It’s also meant giving up on grown-up ticket prices and expensive-to-rent Portland venues in favor of another affordable family connection. Alexander’s husband, Carl Hinds, is the owner of the Hammersmith Rock Institute, a “school of rock” in east Vancouver that offers music lessons and recording opportunities — and will host Tears of Joy’s local performances in its intimate, 35-seat theater. Performances of “The Toad Prince” today and Nov. 19 are the official launch of Tears of Joy shows at this new location.

If You Go

What: “The Toad Prince,” by Tears of Joy Theatre.

When: 7 p.m. today; 2 p.m. Nov. 19.

Where: Hammersmith Rock Institute, 17030 S.E. 1st St., Suite 106, Vancouver. 

Cost: $10; free for those under 12 months old.
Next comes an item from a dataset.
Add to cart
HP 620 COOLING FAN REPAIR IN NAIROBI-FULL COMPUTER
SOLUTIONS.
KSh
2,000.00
Info: www.facebook.com/tearsofjoytheatre

Tears of Joy still maintains an office and some storage space on Portland’s Southeast Hawthorne Boulevard, Alexander said — but, “it’s so hard to make it in Portland now. You have to have friends.” Or a husband with the right real estate, she added.

On the road

You can call Loy and Stagaman puppeteers, but that doesn’t really cover it. They’re actors, dancers, clowns — all-around “physical performers” who learned the craft of telling stories with their bodies at the Dell’Arte International School of Physical Theater in Blue Lake, Calif. “Over the years, we’ve hired dozens of their graduates,” Alexander said.

The duo is on the road for days or weeks at a time, they said, and often stay in Airbnb accommodations so they can cook for themselves and avoid motel burnout. Still, this touring puppet show is driven, deadline work, with the team often booked to do two shows at two different schools each day. That requires pretty rapid set construction and deconstruction for each show — with a 45-minute performance sandwiched in between.

It’s a high-burnout job, Alexander acknowledged. “It’s a really fancy internship,” she said.

But working full time as a puppet-theater performer is a rare opportunity, Loy said. “The kids are so intrigued” at being encouraged to laugh, cry and gasp out loud, she said. They learn there are no screens and this isn’t a video; everything is live, personal and (almost) real.

“At some of these schools in the middle of nowhere,” she said, “we are teaching them about theater for the first time.”